Les Juifs sur une terre d’exil, la séduction d’une civilisation raffinée, la tentation de l’oubli de soi, le danger qui surgit un jour comme au coin de la rue et, brutalement, le réveil puissant, indomptable… N’est-ce pas l’histoire de notre temps ? C’est, bien sûr, de Pourim qu’il s’agit et pourtant… Un épisode bien ancien, bien loin d’ici. Mais tout cela sonne comme si on parlait de nous, comme si les acteurs de ces événements étaient des contemporains et leur théâtre, les rues des villes où nous habitons. Cette impression est d’ailleurs si présente que, bien souvent, lorsqu’un ennemi cruel, barbare et sans pitié affirme sa volonté de voir le peuple juif disparaître, c’est spontanément à Pourim que l’on fait référence en le désignant comme un nouvel Haman qui connaîtra le sort de son ancêtre. S’il est vrai que toutes nos fêtes ont un caractère d’éternité qui leur épargne de paraître vieillies ou simplement nostalgiques, Pourim s’impose par vigueur. Voici donc une fête qui non seulement ne pâlit pas au fil du temps mais dont les couleurs semblent plus vives d’année en année. Alors que le calendrier nous a ramenés au temps de Pourim, il nous appartient de vivre avec lui, en lui.
C’est que, dans le lent déroulé des jours qui passent, il y a ici comme une rupture, soudaine, inattendue, merveilleuse. De fait, ceux qui vivent dans toutes les Babylone de tous les temps et de tous les pays sont parfois oublieux.
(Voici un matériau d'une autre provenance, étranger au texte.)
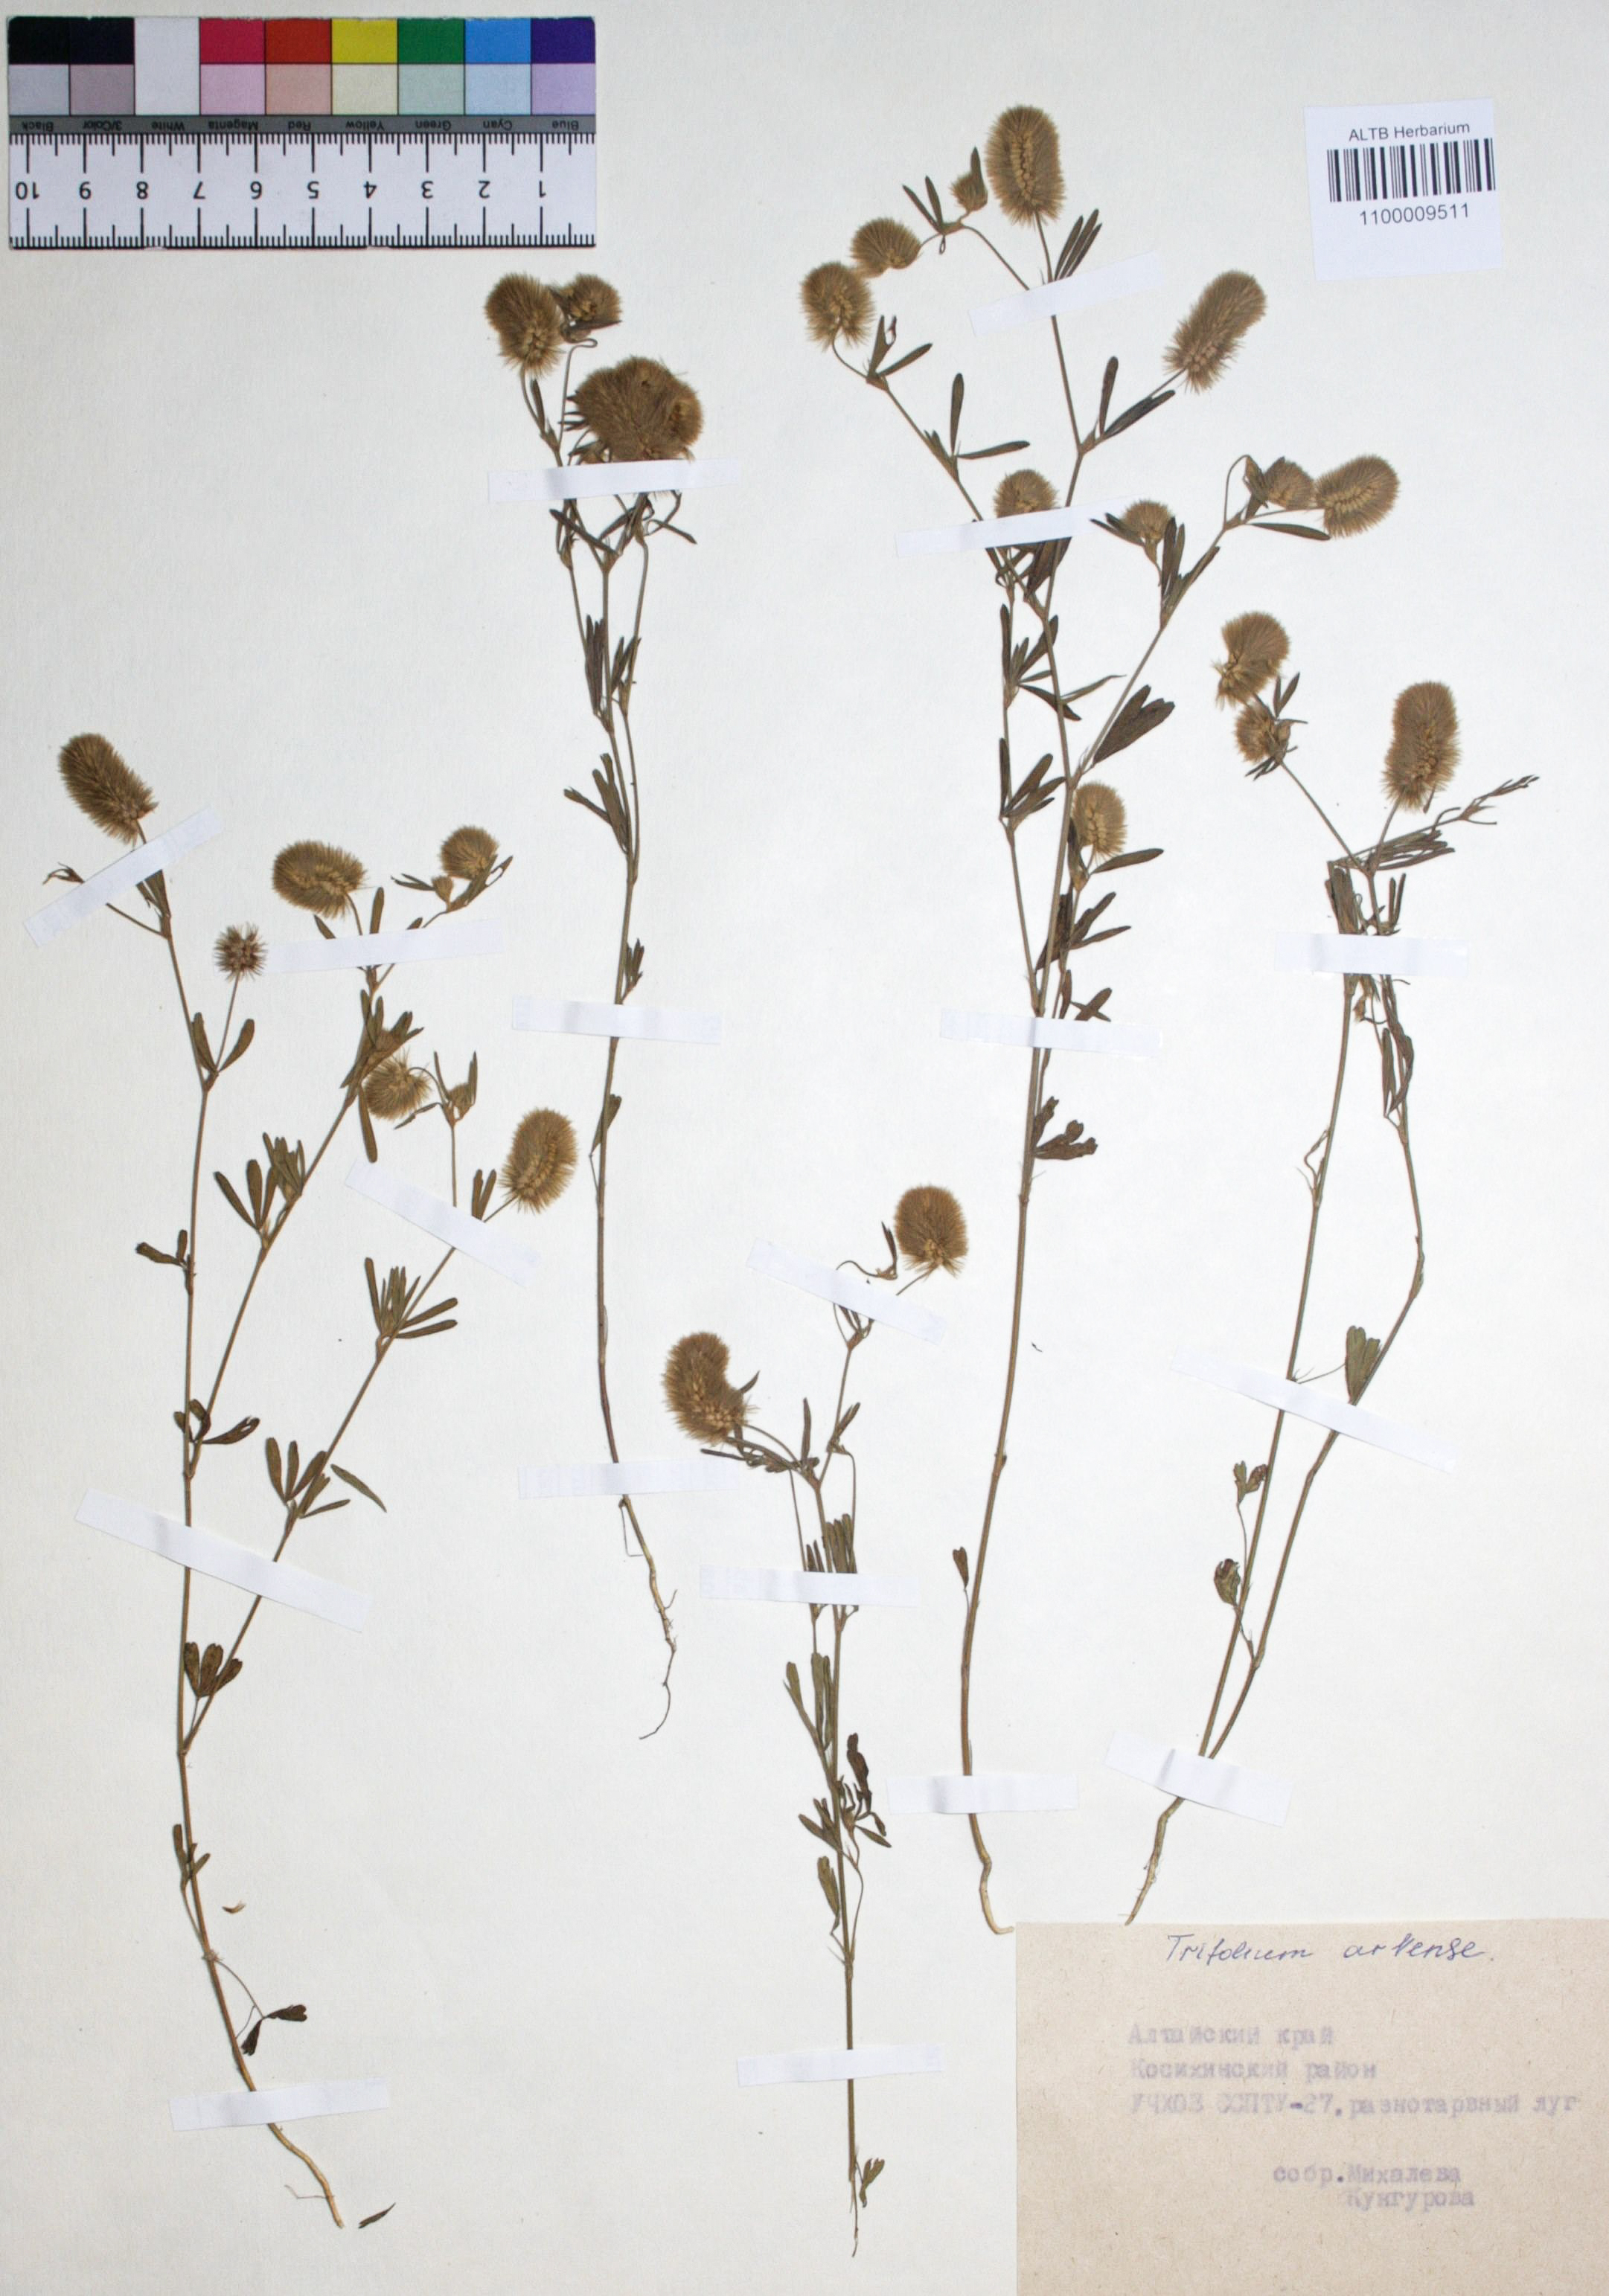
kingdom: Plantae
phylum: Tracheophyta
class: Magnoliopsida
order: Fabales
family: Fabaceae
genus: Trifolium
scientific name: Trifolium arvense
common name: Hare's-foot clover
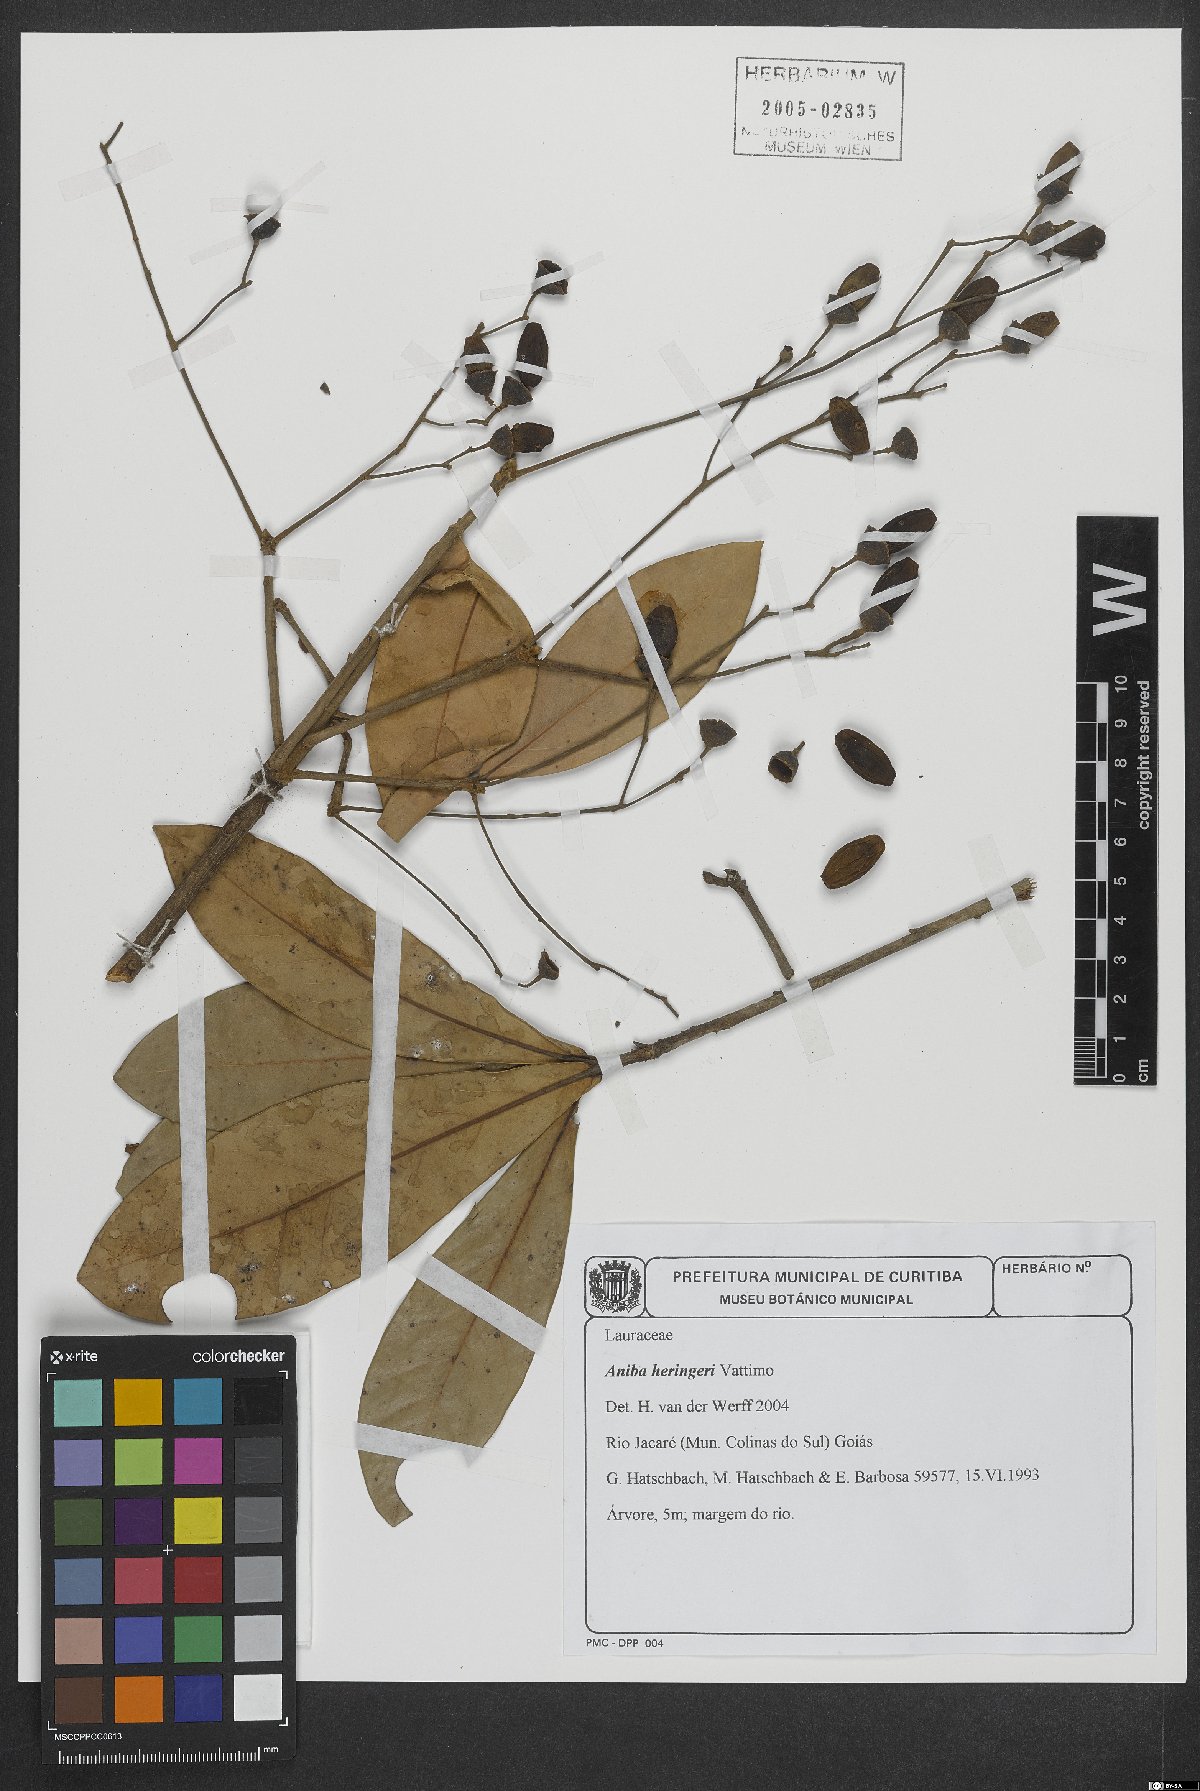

La vie a de ces conforts illusoires qui finissent par estomper ce qui fait son sens même. Cependant, tout cela ne parvient jamais qu’à affaiblir le lien avec l’essentiel mais pas à en effacer la conscience. Il suffit parfois que le voile se déchire pour que, tout à coup, la vérité des choses retrouve sa place. Et des sentiments et des idées que l’on croyait disparus ressurgissent avec toute la force des évidences premières. Pourim joue ce rôle cette semaine. Il frappe à notre porte et la morosité du quotidien s’écarte. Il affirme sa présence et notre vie en est transformée.
Car c’est là le maître mot de la période : transformer. C’est le temps où tout est possible. Le Pourim historique a été le jour où la tragédie annoncée s’est justement transformée en victoire assumée car les Juifs avaient su transformer leur oubli en souvenir. Comme il est bon le temps de la transformation ! A celui qui se sent entravé par les chaînes de l’habitude et de la routine quotidiennes, à celui qui ne voit pas l’issue du long voyage de notre peuple, à celui que les soucis multiples de la vie oppressent au point de l’écarter de l’éternel, Pourim délivre un message : la transformation est à portée de chacun à chaque instant. Se transformer, c’est aussi transformer le monde. Et, pour cela, c’est aussi une clé qui, ici, nous est donnée, celle de la transformation ultime : la venue du Messie, du temps de lumière où Pourim brillera toujours de toute sa grandeur.